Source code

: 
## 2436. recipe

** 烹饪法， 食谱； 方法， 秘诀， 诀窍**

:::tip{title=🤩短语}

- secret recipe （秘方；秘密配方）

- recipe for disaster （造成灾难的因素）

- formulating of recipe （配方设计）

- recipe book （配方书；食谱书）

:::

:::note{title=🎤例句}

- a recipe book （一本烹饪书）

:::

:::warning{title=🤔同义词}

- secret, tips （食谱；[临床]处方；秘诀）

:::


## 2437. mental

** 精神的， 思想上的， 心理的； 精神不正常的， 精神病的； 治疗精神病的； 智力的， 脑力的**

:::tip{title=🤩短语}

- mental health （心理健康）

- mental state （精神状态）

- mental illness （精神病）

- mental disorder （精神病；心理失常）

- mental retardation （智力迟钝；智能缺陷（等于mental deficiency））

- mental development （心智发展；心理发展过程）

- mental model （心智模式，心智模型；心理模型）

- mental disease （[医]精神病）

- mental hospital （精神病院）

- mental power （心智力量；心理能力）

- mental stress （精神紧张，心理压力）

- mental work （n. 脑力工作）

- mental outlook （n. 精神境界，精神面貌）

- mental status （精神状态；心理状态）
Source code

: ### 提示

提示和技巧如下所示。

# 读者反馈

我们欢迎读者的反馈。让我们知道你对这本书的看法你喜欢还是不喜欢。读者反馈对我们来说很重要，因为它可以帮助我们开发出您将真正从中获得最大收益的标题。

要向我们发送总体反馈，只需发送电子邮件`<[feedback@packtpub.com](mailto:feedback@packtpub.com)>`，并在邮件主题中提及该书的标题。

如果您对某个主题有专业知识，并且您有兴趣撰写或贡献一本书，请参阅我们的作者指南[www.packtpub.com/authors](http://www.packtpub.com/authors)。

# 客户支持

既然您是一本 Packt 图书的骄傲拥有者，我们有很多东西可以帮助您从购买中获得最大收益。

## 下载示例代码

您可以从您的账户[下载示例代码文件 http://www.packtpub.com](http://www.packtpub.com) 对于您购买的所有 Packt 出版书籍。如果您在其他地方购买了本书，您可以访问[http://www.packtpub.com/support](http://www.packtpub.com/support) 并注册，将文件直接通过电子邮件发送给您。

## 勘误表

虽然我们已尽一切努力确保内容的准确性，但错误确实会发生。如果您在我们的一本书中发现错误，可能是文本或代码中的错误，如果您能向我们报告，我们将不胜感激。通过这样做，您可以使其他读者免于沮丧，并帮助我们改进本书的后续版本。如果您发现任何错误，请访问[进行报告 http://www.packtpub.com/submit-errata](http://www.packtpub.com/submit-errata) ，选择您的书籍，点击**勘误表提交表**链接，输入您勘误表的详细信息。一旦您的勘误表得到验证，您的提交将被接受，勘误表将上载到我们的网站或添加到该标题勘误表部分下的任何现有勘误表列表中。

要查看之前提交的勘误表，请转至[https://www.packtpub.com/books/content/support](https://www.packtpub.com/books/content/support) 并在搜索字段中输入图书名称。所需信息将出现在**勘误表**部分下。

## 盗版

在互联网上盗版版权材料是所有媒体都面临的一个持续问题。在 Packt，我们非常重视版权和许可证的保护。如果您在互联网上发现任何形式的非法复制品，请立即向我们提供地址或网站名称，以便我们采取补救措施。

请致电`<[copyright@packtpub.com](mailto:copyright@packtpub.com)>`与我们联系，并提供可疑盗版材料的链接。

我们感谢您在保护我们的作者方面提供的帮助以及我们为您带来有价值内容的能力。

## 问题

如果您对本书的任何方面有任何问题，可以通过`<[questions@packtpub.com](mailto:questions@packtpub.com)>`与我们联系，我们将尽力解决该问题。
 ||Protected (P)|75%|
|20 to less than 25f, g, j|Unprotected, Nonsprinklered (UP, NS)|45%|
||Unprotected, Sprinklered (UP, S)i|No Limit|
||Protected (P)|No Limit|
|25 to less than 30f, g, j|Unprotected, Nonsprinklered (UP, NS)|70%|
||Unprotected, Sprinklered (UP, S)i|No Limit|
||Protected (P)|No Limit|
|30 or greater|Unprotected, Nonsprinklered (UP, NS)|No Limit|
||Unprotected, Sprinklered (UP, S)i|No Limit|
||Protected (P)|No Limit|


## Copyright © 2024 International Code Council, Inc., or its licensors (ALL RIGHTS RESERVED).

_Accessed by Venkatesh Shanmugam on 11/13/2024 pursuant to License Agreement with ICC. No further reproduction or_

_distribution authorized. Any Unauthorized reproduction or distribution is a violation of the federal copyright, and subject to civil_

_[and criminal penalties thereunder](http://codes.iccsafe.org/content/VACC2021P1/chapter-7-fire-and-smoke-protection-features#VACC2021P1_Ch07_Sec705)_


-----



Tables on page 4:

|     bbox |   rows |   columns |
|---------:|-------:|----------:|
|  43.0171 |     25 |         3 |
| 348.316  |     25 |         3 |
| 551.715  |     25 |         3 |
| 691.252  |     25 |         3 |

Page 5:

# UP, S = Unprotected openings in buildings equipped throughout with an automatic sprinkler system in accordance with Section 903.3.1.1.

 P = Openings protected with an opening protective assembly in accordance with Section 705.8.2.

--- INSTRUCTIONS FOR THE TASK ---
Wherever a line of the data holds "与我们联系", copy that line.

--- YOUR RESPONSE ---
请致电`<[copyright@packtpub.com](mailto:copyright@packtpub.com)>`与我们联系，并提供可疑盗版材料的链接。
如果您对本书的任何方面有任何问题，可以通过`<[questions@packtpub.com](mailto:questions@packtpub.com)>`与我们联系，我们将尽力解决该问题。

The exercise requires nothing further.